Go through the listing below and return each line that includes "APERTURE".
### Records supplied ###
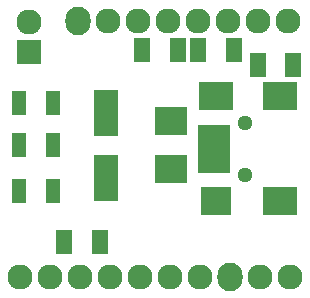
<source format=gbr>
G04 #@! TF.FileFunction,Soldermask,Top*
%FSLAX46Y46*%
G04 Gerber Fmt 4.6, Leading zero omitted, Abs format (unit mm)*
G04 Created by KiCad (PCBNEW 4.0.4+dfsg1-stable) date Sat Feb  4 10:26:13 2017*
%MOMM*%
%LPD*%
G01*
G04 APERTURE LIST*
%ADD10C,0.100000*%
%ADD11O,2.127200X2.432000*%
%ADD12C,2.127200*%
%ADD13R,2.800000X2.400000*%
%ADD14R,1.400000X2.000000*%
%ADD15R,2.701240X0.900380*%
%ADD16R,2.645360X2.398980*%
%ADD17R,2.899360X2.398980*%
%ADD18C,1.299160*%
%ADD19R,1.300000X2.100000*%
%ADD20R,2.127200X2.025600*%
%ADD21R,2.000200X3.999180*%
G04 APERTURE END LIST*
D10*
D11*
X36817300Y-22720300D03*
D12*
X39357300Y-22720300D03*
X41897300Y-22720300D03*
X44437300Y-22720300D03*
X46977300Y-22720300D03*
X49517300Y-22720300D03*
X52057300Y-22720300D03*
X54597300Y-22720300D03*
X31864300Y-44323000D03*
X34404300Y-44323000D03*
X36944300Y-44323000D03*
X39484300Y-44323000D03*
X42024300Y-44323000D03*
X44564300Y-44323000D03*
X47104300Y-44323000D03*
D11*
X49644300Y-44323000D03*
D12*
X52184300Y-44323000D03*
X54724300Y-44323000D03*
D13*
X44640500Y-35260500D03*
X44640500Y-31160500D03*
D14*
X45238800Y-25184100D03*
X42238800Y-25184100D03*
X46975900Y-25158700D03*
X49975900Y-25158700D03*
X54979700Y-26390600D03*
X51979700Y-26390600D03*
X35608000Y-41402000D03*
X38608000Y-41402000D03*
D15*
X48326040Y-35110420D03*
X48326040Y-34310320D03*
X48326040Y-33510220D03*
X48326040Y-32710120D03*
X48326040Y-31910020D03*
D16*
X48425100Y-37960300D03*
D17*
X53924200Y-37960300D03*
X48425100Y-29060140D03*
X53924200Y-29060140D03*
D18*
X50924460Y-35709860D03*
X50924460Y-31310580D03*
D19*
X31757960Y-33197800D03*
X34657960Y-33197800D03*
X31773200Y-29641800D03*
X34673200Y-29641800D03*
X31773200Y-37084000D03*
X34673200Y-37084000D03*
D20*
X32639000Y-25273000D03*
D12*
X32639000Y-22733000D03*
D21*
X39166800Y-36017200D03*
X39166800Y-30515560D03*
M02*

</source>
###
**Response area**
G04 APERTURE LIST*
G04 APERTURE END LIST*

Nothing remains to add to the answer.